The Trent family of products is the company’s predominant offering in terms of environmental regulatory compliance. The Trent-900 engine uses a 116-inch swept fan, a low NOx combustor and a contra-rotating high-pressure system which minimises emissions, noise and fuel consumption, and make the Trent-900 the most environment-friendly engine powering the Airbus A380. According to Rolls-Royce, the Trent XWB is the most efficient large jet engine which will help reduce jet emissions by 16 per cent. It received 1,100 advance orders for the engine in 2012. Tests are on and it will enter service in 2014.

Stating its commitment to meeting environmental challenges, Rolls-Royce has set aggressive targets based on the goals of the Advisory Council for Aeronautical Research in Europe (ACARE). According to the company website, the ‘Phase 5’ style of low emissions combustor is present in all civil production engines and has helped to cut NOx emissions to best-in-class levels on the Trent family. Ongoing R&D in the affordable near term low emission (ANTLE) demonstrator engine with new lean burn combustion system aims to reduce engine NOx emission further.

Honeywell

In 2011, Honeywell delivered the latest version of its HTF7000 family of engines, the HTF7500E, to Embraer, for flight testing on its family of Legacy 450 and 500 series jets. Honeywell is also incorporating its green combustor technology called singular annular combustor for emissions reduction (SABER), into its HTF7000 family, helping both OEMs and operators reduce carbon dioxide, nitrous oxide and other unburned hydrocarbon emissions while lowering operating costs.

The company says a second-generation low-emission upgrade for the HT7000-series engines could be available as a retrofit option within a “couple of years” if planned durability tests on the company’s Tech7000 technology demonstrator engine prove that the product is ready. Called SABER-2, the technology combines changes to the combustor, fuel nozzles and fuel scheduling to reduce NOx emissions beyond the 25 per cent cut provided by today’s SABER 1 technology in all new HTF-family engines, including the HTF7250G for the Gulfstream G-280 and the HTF7500E for the Embraer Legacy 450 and 500. SABER-1 can also be retrofitted into HTF7000 engines on Bombardier’s Challenger-300.

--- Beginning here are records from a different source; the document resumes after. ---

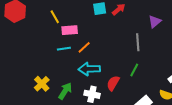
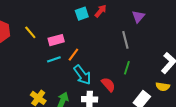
yellow line: (55, 17) -> (30, 32), moved
cyan arrow: (89, 69) -> (82, 75), turned -115
red semicircle: (113, 83) -> (108, 85), turned 119

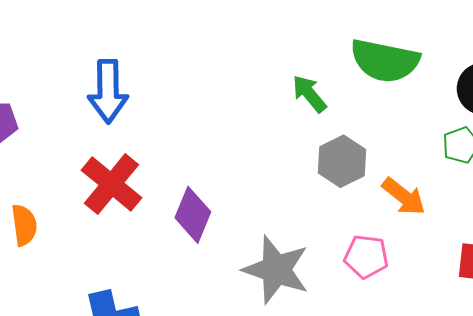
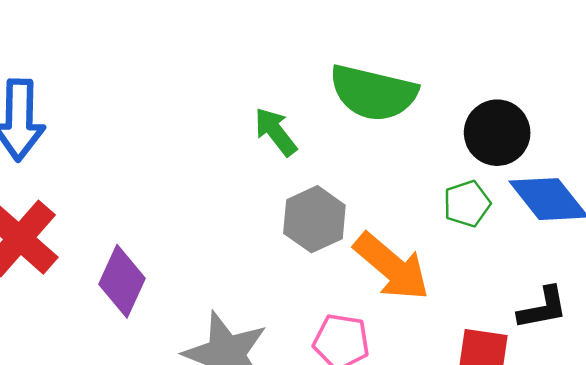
orange arrow: (404, 196) -> (392, 267), size x1.4

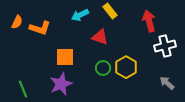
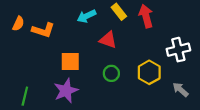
red arrow: (149, 21) -> (146, 16), moved
yellow hexagon: (126, 67) -> (149, 72), moved
green line: (23, 89) -> (25, 96), turned 36

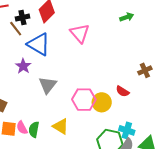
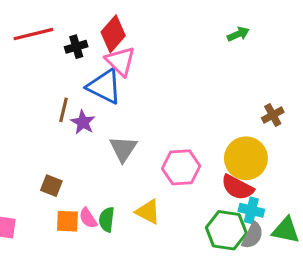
brown line: (16, 29) -> (64, 110), moved, turned 56
pink triangle: (80, 33) -> (120, 61), moved
red semicircle: (123, 91) -> (237, 187), moved, size x1.5
yellow circle: (102, 102) -> (246, 158), moved, size x1.4

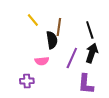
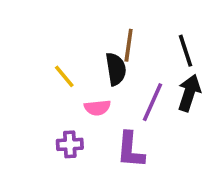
yellow line: (33, 20) -> (64, 76), moved
purple L-shape: (86, 84) -> (130, 150), moved

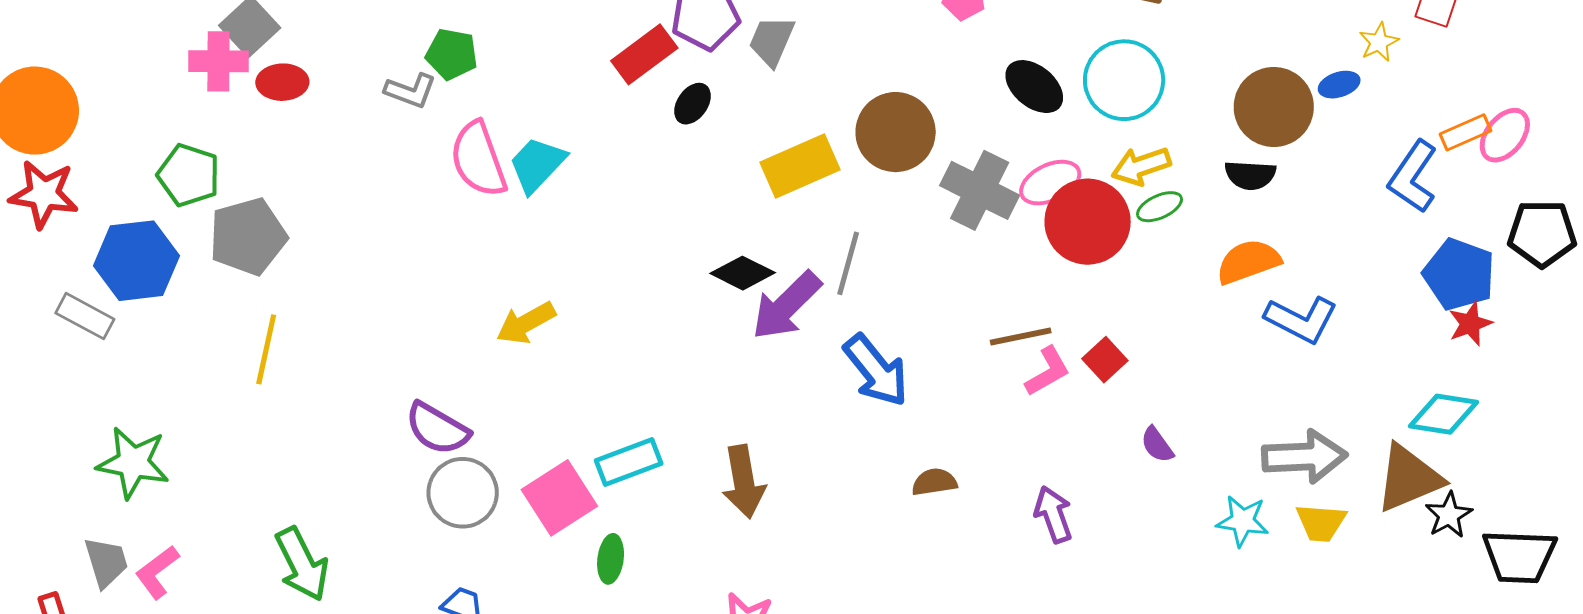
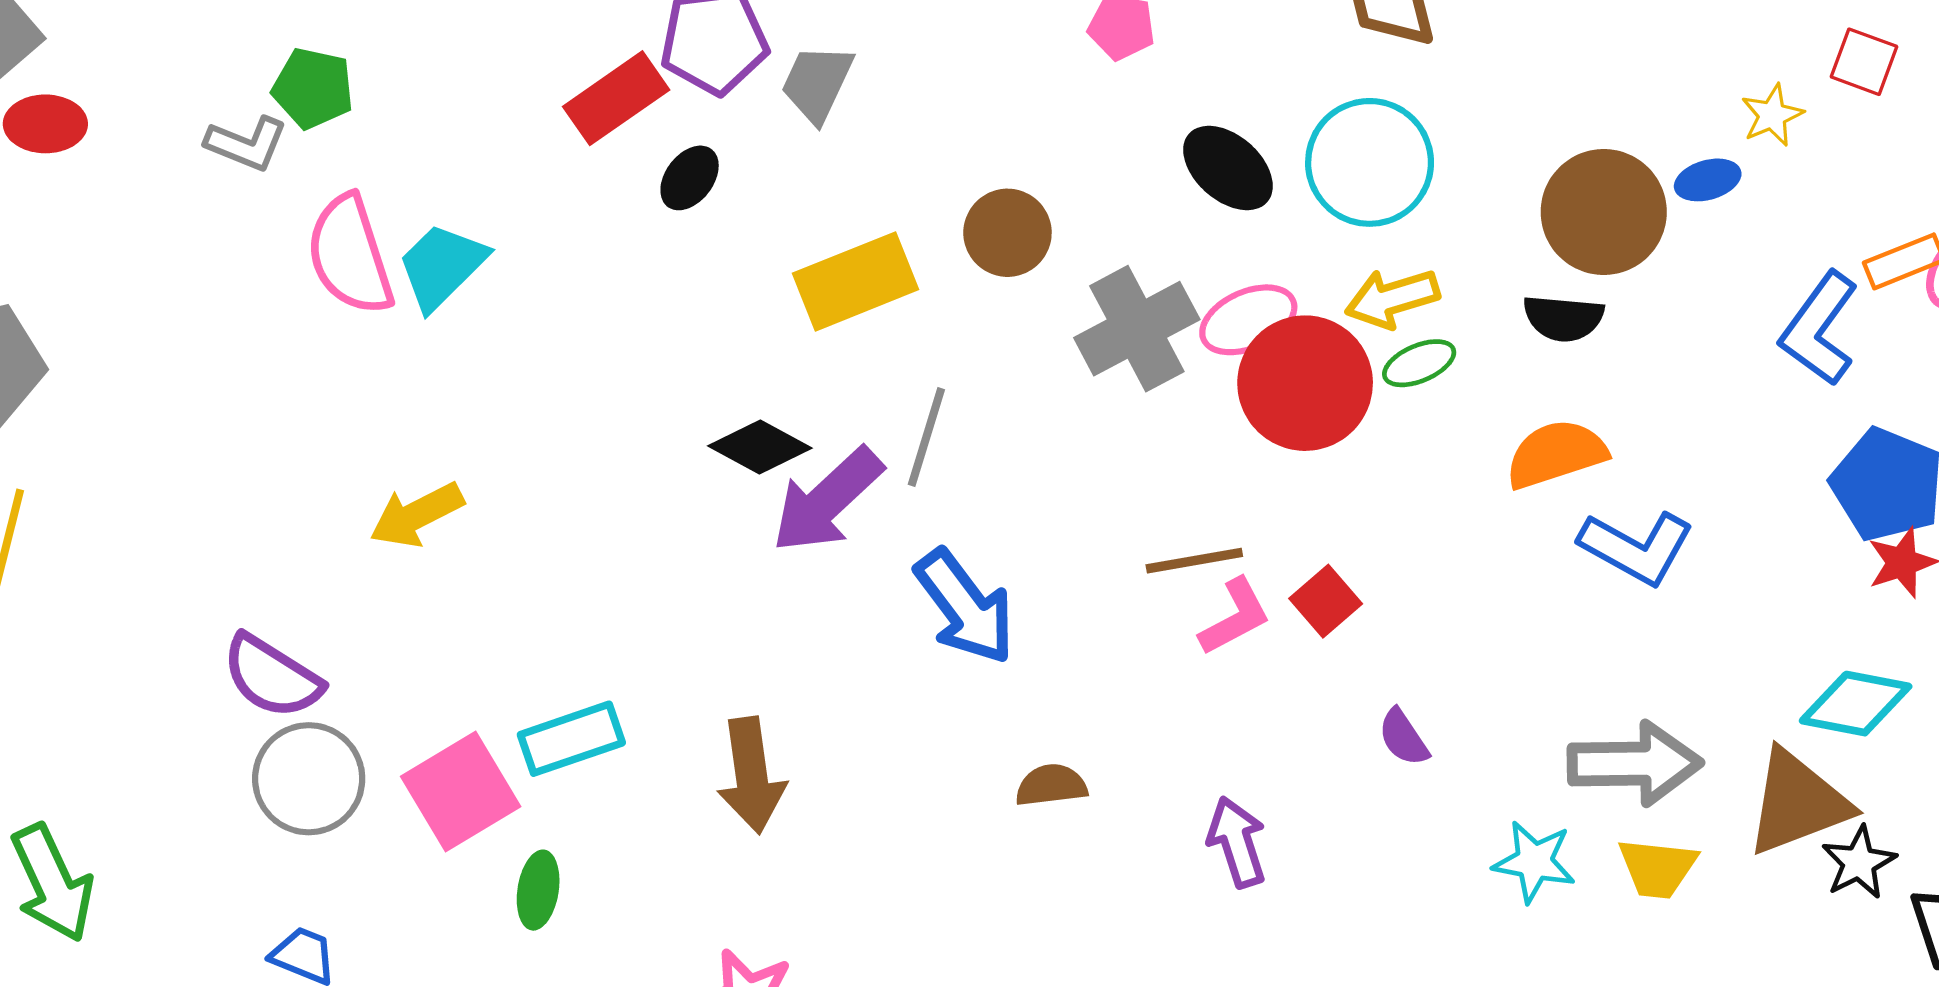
brown circle: (896, 132) -> (1007, 233), size x0.7
gray cross: (980, 190) -> (1137, 329), turned 34

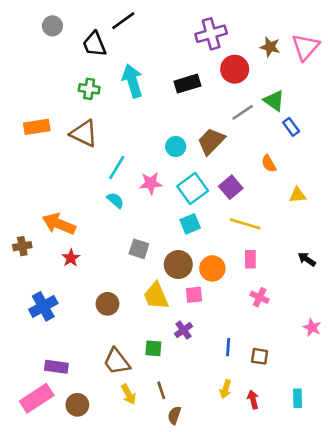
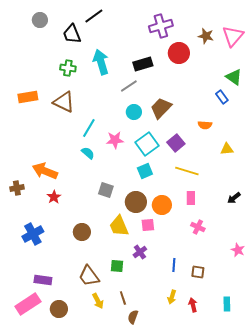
green triangle: (274, 101) -> (234, 77), moved
gray line: (243, 112) -> (129, 86), moved
orange semicircle: (269, 164) -> (205, 125), turned -56
black arrow: (307, 259) -> (234, 198), turned -72

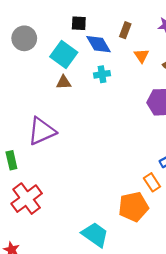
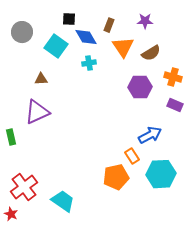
orange triangle: (142, 56) -> (123, 47), size x1.6
brown triangle: (64, 82) -> (41, 79), moved
red cross: (27, 199) -> (24, 187), moved
cyan trapezoid: (95, 235) -> (63, 201), moved

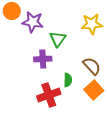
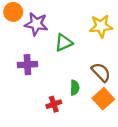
green triangle: (58, 39) -> (64, 43), turned 30
purple cross: (43, 59) -> (27, 65), moved
red cross: (49, 95) -> (54, 104), size x0.6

Designed to address environmental issues and help operators gain overall business efficiencies, Honeywell’s SABER combustor has begun shipping with OEM engines. Also, Honeywell’s HFT7250G engine, a derivative of the HTF7000 engine, has been designed to significantly reduce emissions and noise signatures. Honeywell’s engineers are also experimenting with third-generation SABER technologies that are seen as “the next breakthrough” in emissions reductions. SABER-3 will see a more radical aerodynamic design of the combustor to lower NOx levels further.

What Lies Ahead?

IPCC estimates that aviation’s contribution to climate change could grow to five per cent by 2050 if action is not taken to control emissions. On a positive note, modern jet aircraft today are significantly more fuel-efficient, with lower carbon dioxide emissions than 30 years ago.

The demand for lightweight, energy-efficient, low-emission aero engines is expected to drive future market growth. Alternative fuels are also being explored. Though biofuels blended with traditional jet fuel were cleared for use in 2011, limited supply and high cost has restricted its immediate adoption. Companies like Virgin Fuels and GE Aviation are conducting research on biofuel technology for use in jet aircraft. Experts note that if biofuels prove to be economically viable, aero-engine design too will undergo major changes.